The EU's decision to start the negotiations with Ukraine and Moldova opened new analytical problems related to the role of EU's instruments, funding schemes and production of expertise about the enlargement process and the candidates themselves. This paper will investigate V4's role in establishing new instruments and funding schemes for candidates, particularly the role of Poland in this process. The primary focus will be on the degree to which they differ from ENP and 2004/7/13 enlargement instruments and funding schemes. In this light, we will see the reporting practices on the negotiation progress (compared to ENP and 2004/7/13 Enlargement). This will be examined in the context of V4's countries' expertise production in this process. Are V4 countries and their EU-based professionals playing the role of candidates' advocates' in the negotiations? To what degree do they use their past enlargement experience in the current negotiations to amend and sustain the instruments and funding schemes? Or do they play the role of 'gatekeepers'? The research will be based on document analysis, in-depth interviews (IDIs) with EU and V4 professionals and desk research.

 

V4 and Prospective Enlargements of the EU

Krisztina Arató1, Boglárka Koller2
1Eötvös Loránd University, 2National University of Public Service

Among subregional cooperations within the European Union, V4 has been one of the most influential ones in the last decade. However, while some years ago we claimed that V4 played an important role a subregional group to an extent we could consider them as team players (introducing a theory of 3-level game on the basis of their example), after the Russian attack to the Ukraine the V4 seems to have fallen apart. The Russian aggression also triggered another important development in the EU - Eastern enlargement, while being halted for the last years, came into the centre of attention. The quick official candidate status granted to the Ukraine, Moldova and Georgia put the future of the Western Balkans in the spotlight, too. In paralel, the enlargement policy of the EU has become increasingly stringent, the Commission introduced a new methodology for the process.

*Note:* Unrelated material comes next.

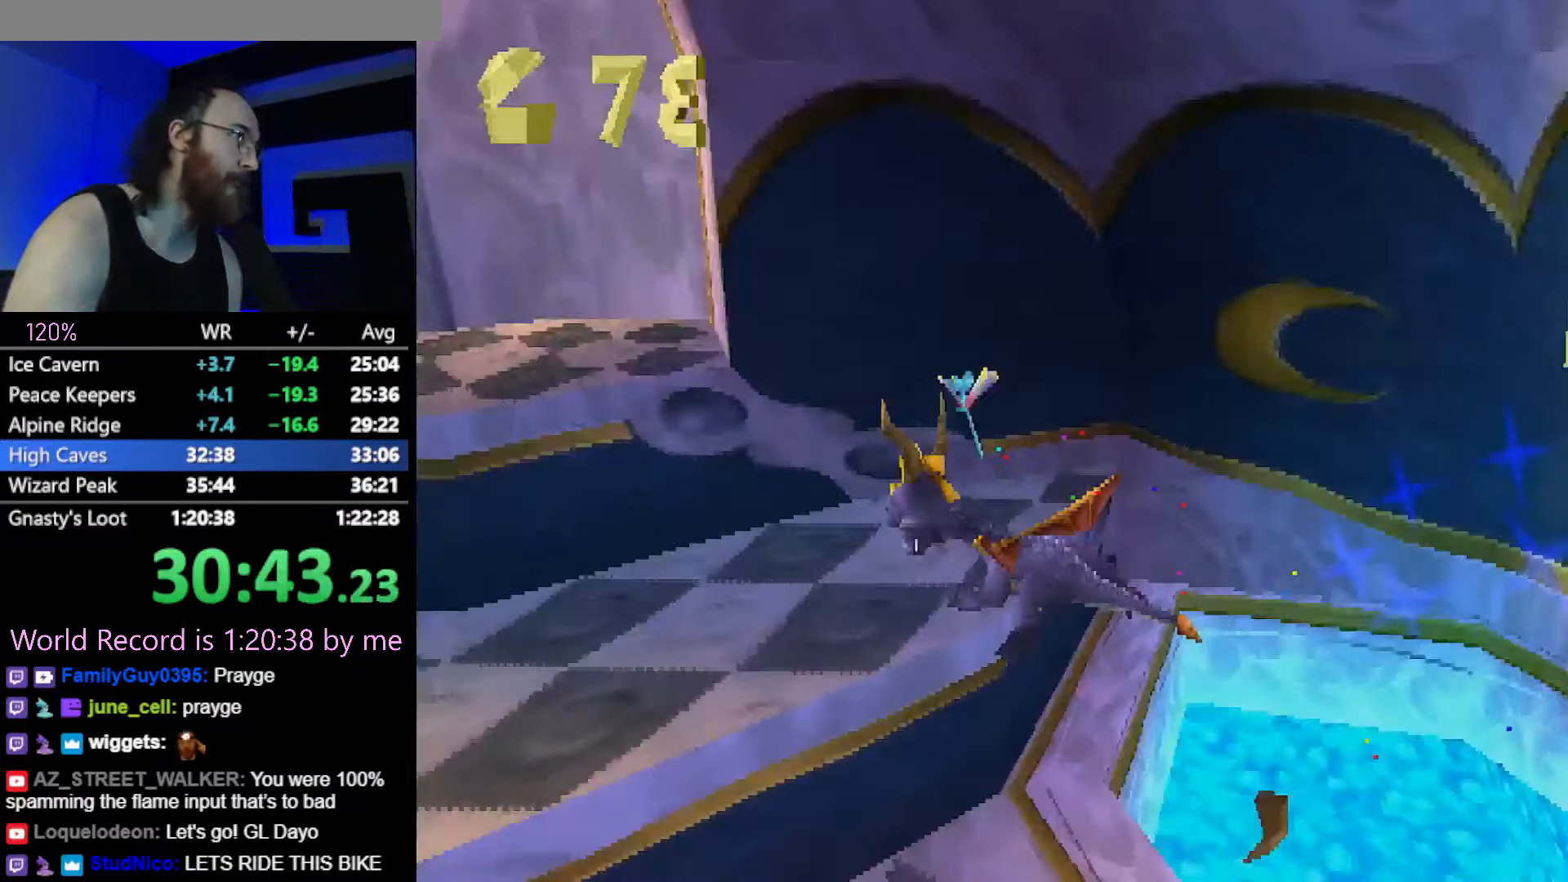
{"buttons": ["SQUARE", "L2"], "left_stick": "up", "button_events": [[33, "L2", "down"], [100, "CROSS", "down"], [417, "CROSS", "up"], [500, "SQUARE", "down"]]}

The new approach places a primary emphasis on the 'fundamentals,' encompassing the rule of law, the functioning of democratic institutions, public administration, and the candidates' economies. Enlargement negotiations start and also end with a focus on these fundamentals, thus negotiating other policy fields is not possible without completing these requirements.

Did the pre- and post-accession experience of the 2004 and 2007 Eastern enlargement, or the current the rule of law disputes of the Union with some Central and Eastern European member states put the rule of law criteria at the top of the list of priorities for accession criteria for newcomers? How can the EU maintain the credibility of enlargement and deliver on the promise of accession in the Western Balkans when almost all the candidate states have seen the rule of law enlargement criteria slow down, if not halt, the negotiation process? There is also the question whether Ukraine, Moldova and Georgia, where the so-called 'fundamentals' are also not being met, can the accession process really move forward? What are the positions of the V4 countries, in the immediate neighbourhood of which the candidate countries are located, on this policy?

In our paper, building on the theories of enlargement Europeanisation and applying the document analysis, we examine how the V4 - as a region closest to candidate countries - react to this challenges and whether their cooperation revives in this context or stays frozen.